T1T45 Um texto sobre nada
A tópica da crise de criatividade é um dos assuntos que a maioria das pessoas que escreve tem interesse. Fala-se em inspiração. Fala-se, também, em compromisso. “Nulla dies sine linea”, expressão latina localizada em Plínio, o Velho, originalmente, pensada para o desenho ou pintura, que o filósofo dinamarquês Søren Kierkegaard (como muitos outros pensadores) adaptou para a escrita: nem um dia sem uma linha! Escrever, apesar e tudo.
Várias imagens sobre a escrita, como prática cultural, são conhecidas, desde a sua invenção. A solenidade desse gesto, no mundo antigo. O cotidiano tedioso dos copistas, no mundo medieval. As traduções e descrições, da época moderna, sucedidas da obrigação de escrever, desde a vulgarização completa da imprensa, sobretudo, a partir do século XIX, com os primeiros projetos de alfabetização em massa de populações. Sim, para que tantas pessoas passassem a ganhar dinheiro escrevendo, foi necessário produzir um mundo com mais leitores. Quem lê tanta notícia? Bela indagação de Caetano Veloso. Mal sabia ele o que os viria, no século XXI, com as revistas de celebridades e as redes sociais…
O drama de um autor que deve um livro à editora que lhe antecipou o pagamento. A ansiedade de quem precisa escrever uma dissertação de mestrado ou uma tese de doutorado para, assim, cumprir prazos acadêmicos e receber títulos. A crise de alguém que precisa ocupar com palavras um espaço no jornal, na revista ou no site para justificar o seu salário. A obrigação de dizer, de finalizar, de expressar alguma coisa. Ando pensando muito nisso. Sobre o quanto somos obrigados a nos comunicar. Ultimamente, só gosto, de verdade, da comunicação que me é espontânea. Contudo, não há muito espaço para a espontaneidade no mundo atual.

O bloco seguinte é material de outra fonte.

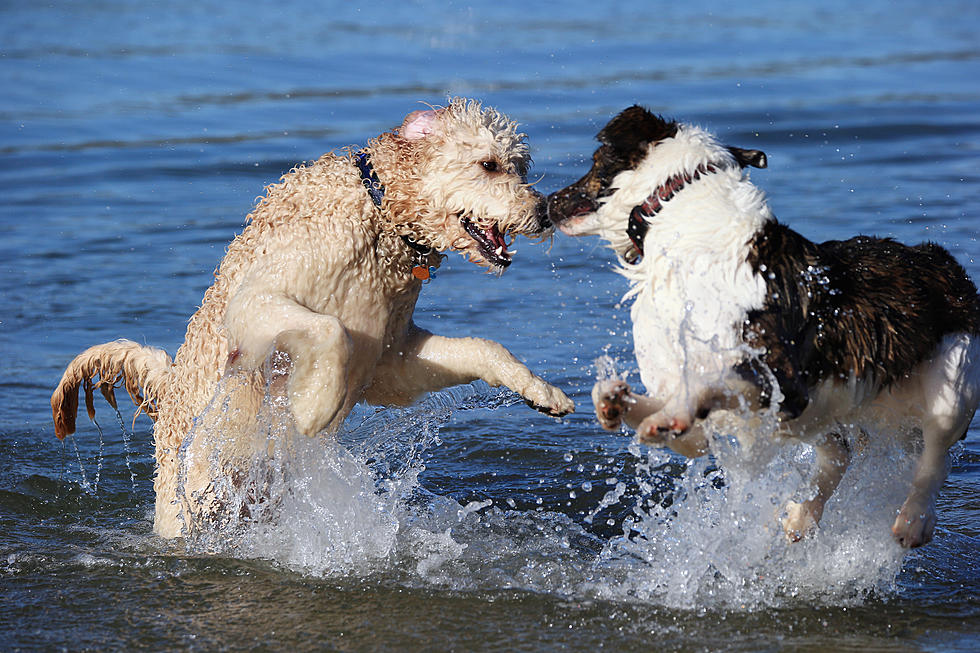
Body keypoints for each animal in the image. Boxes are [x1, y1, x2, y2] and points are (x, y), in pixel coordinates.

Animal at [51, 97, 576, 536]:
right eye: (488, 164)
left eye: (521, 165)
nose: (545, 211)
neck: (379, 216)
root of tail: (171, 386)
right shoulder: (257, 300)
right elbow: (331, 330)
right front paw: (313, 408)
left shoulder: (394, 362)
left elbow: (483, 348)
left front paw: (541, 390)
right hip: (188, 498)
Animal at [548, 105, 976, 544]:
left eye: (594, 162)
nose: (549, 201)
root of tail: (938, 258)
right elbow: (680, 425)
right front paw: (615, 402)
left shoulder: (781, 374)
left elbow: (710, 381)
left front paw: (670, 414)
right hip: (830, 408)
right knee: (838, 451)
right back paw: (802, 515)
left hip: (954, 375)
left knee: (935, 452)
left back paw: (913, 519)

Somente consegui me expressar por palavras escritas sem "sofrimento" depois de muitos anos de psicanálise. A segurança apareceu à medida em que fui decupando as neuroses. Ao comentar com minha analista sobre este aplicativo aqui, chamado substack, ela respondeu algo tão simples quanto genial: disse que, finalmente, eu estava descobrindo - ou redescobrindo - que escrever pode também ser, simplesmente, uma outra maneira de falar, dizer algo ou alguma coisa. A maior revolução da minha vida foi descobrir que eu podia dizer algo, depois de anos, anos e mais anos de silenciamento. Nasci de novo.

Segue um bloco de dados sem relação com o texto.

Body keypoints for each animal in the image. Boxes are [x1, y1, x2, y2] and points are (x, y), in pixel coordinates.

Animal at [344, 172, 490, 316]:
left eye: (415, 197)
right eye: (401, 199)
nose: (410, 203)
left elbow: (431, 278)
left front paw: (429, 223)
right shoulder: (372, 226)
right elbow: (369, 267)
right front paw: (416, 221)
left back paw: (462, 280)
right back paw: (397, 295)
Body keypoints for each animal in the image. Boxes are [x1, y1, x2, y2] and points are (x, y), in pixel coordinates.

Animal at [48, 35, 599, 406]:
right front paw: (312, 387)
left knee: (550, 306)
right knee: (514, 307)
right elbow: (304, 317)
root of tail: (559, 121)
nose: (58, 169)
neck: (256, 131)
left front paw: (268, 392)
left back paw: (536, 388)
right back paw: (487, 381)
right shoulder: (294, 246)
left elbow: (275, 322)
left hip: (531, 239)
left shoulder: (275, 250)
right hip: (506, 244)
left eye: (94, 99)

Cresci lendo pessoas que são pagas para escrever comentarem sobre a crise de ter de dizer algo, mesmo quando nada parece pedir para ser dito. Colunistas de jornais. Roteiristas de TV. Professores universitários. São os famosos “ossos do ofício”. Conheci muita gente chata que dizia que, se não fosse para escrever algo realmente importante, o melhor era nem começar. Para essas pessoas, há sempre o sacrifício, o esforço transcendental, a posteridade envolvida na atitude banal de colocar algo no espaço em branco. É uma bela desculpa para não fazer e, por vezes, ser consumido pela neurose. O tanto que já chorei ao pôr no papel algumas frases. Neurose por neurose, prefiro a verdade do meu corpo.
Falando em neuroses, lembrei de “Seinfeld”, a dita “série sobre o nada”. Não sei se ela já foi “cancelada”, como boa parte das produções da década de 1990. Era uma série sobre o cotidiano e sobre o hilário de seu vazio. Era leve. Apesar disso, deve ter sido mesmo cancelada. A impressão que tenho é que, praticamente, tudo o que foi produzido naquela década não é bem aceito por boa parte das pessoas nascidas no século XXI. Às vezes, isso é bom, às vezes, ruim. Se nem o que já passou há décadas pode ser mencionado, considerado, analisado, na inteireza de uma época que passou, como vamos continuar a produzir narrativas? Não vamos mais encadear temporalidades? Não vamos mais contrapor o ontem ao hoje, o hoje ao amanhã? Sei lá. Hoje eu não tinha nada a dizer.